Of course not –it is profoundly unethical when the evidence for the intervention is overwhelming. You don’t need a placebo when the benefit is already proven, and withholding it would hurt people.
The same principle applies to vaccines with established safety and efficacy profiles.

Why Withholding Vaccines in Studies Raises Serious Ethical Concerns
The core issue here is bioethics – the moral principles that govern medical research involving human subjects.

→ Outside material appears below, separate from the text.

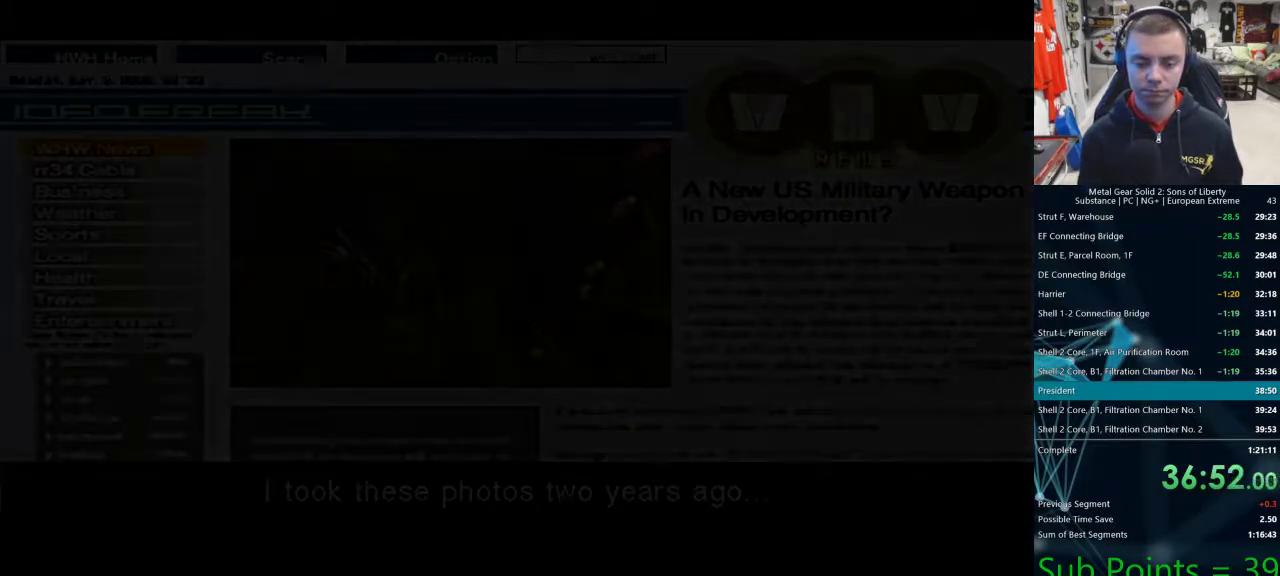
{"buttons": [], "left_stick": "center", "right_stick": "center", "events": []}
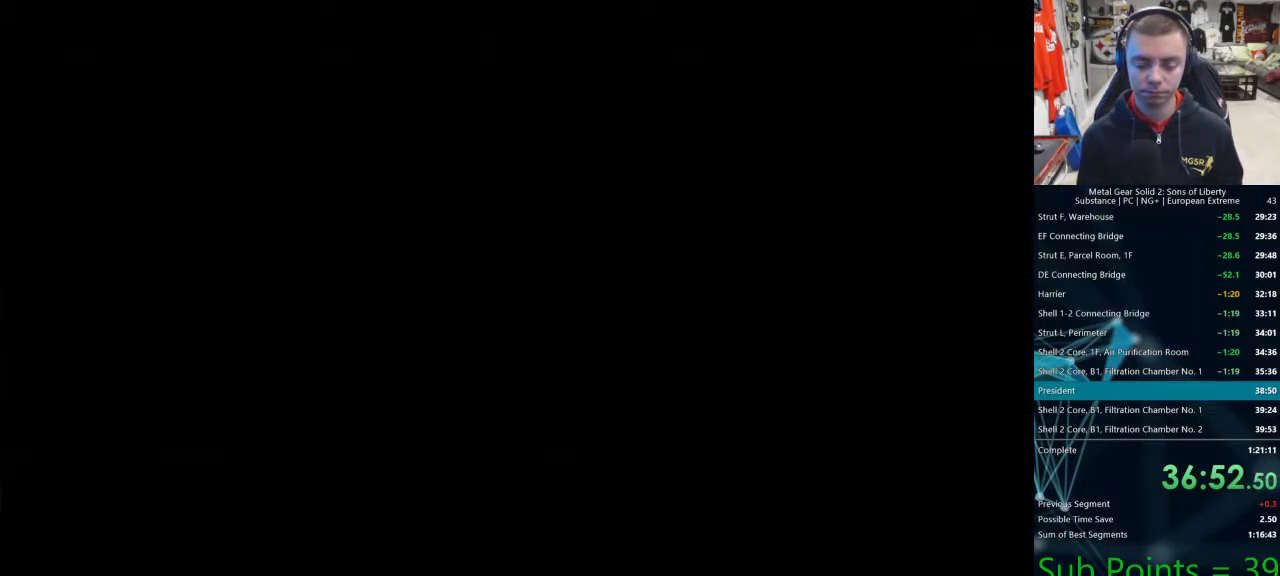
{"buttons": ["CROSS"], "left_stick": "center", "right_stick": "center"}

Let's be blunt: A study that deliberately withholds proven vaccines from children would never pass review by an Institutional Review Board (IRB) – the independent committees legally required to review and oversee research to ensure ethical standards are met and that participants are protected, which is required by law in the U.S. for any study involving human subjects.
Here's why:
The principle of equipoise (genuine uncertainty about which treatment is better): Ethical research requires genuine uncertainty about which intervention is superior. Once we have clear evidence that vaccines prevent serious diseases, we can no longer ethically randomize children to receive placebo and remain unprotected and at risk. In some instances clinical trials can be interrupted mid-trial because once the data shows that the intervention is so effective, to continue to give some participants the placebo is now considered unethical.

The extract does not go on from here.